Quote everything in the records from the line containing "Required after each" down to the end of the records, with both ends included and nothing else.

········

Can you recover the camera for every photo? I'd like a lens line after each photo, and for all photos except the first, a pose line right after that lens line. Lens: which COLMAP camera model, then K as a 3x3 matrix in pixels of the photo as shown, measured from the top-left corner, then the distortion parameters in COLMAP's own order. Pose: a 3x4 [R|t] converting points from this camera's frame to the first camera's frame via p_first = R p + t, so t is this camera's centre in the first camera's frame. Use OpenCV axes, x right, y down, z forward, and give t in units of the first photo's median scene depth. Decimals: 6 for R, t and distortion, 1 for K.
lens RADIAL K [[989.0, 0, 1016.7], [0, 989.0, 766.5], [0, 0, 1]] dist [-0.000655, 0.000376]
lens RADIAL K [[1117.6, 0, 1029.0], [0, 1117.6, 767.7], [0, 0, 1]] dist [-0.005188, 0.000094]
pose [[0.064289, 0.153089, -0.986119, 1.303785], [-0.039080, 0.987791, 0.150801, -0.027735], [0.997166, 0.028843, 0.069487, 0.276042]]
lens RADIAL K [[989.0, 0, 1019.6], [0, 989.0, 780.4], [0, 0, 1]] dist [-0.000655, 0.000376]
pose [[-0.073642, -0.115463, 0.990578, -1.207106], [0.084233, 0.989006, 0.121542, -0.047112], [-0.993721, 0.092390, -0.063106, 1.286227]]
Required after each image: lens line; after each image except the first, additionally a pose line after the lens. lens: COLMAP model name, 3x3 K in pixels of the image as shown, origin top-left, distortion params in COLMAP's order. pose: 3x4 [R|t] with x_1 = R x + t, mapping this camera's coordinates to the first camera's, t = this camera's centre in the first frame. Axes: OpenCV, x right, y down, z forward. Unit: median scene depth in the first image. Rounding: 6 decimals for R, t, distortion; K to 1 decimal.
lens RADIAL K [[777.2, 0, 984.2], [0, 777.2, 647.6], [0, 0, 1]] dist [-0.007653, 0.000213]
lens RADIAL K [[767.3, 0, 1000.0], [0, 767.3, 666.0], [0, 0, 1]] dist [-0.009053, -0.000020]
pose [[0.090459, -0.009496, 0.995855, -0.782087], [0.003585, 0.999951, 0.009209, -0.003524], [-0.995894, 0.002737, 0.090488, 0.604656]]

········

RESULT:
Required after each image: lens line; after each image except the first, additionally a pose line after the lens. lens: COLMAP model name, 3x3 K in pixels of the image as shown, origin top-left, distortion params in COLMAP's order. pose: 3x4 [R|t] with x_1 = R x + t, mapping this camera's coordinates to the first camera's, t = this camera's centre in the first frame. Axes: OpenCV, x right, y down, z forward. Unit: median scene depth in the first image. Rounding: 6 decimals for R, t, distortion; K to 1 decimal.
lens RADIAL K [[777.2, 0, 984.2], [0, 777.2, 647.6], [0, 0, 1]] dist [-0.007653, 0.000213]
lens RADIAL K [[767.3, 0, 1000.0], [0, 767.3, 666.0], [0, 0, 1]] dist [-0.009053, -0.000020]
pose [[0.090459, -0.009496, 0.995855, -0.782087], [0.003585, 0.999951, 0.009209, -0.003524], [-0.995894, 0.002737, 0.090488, 0.604656]]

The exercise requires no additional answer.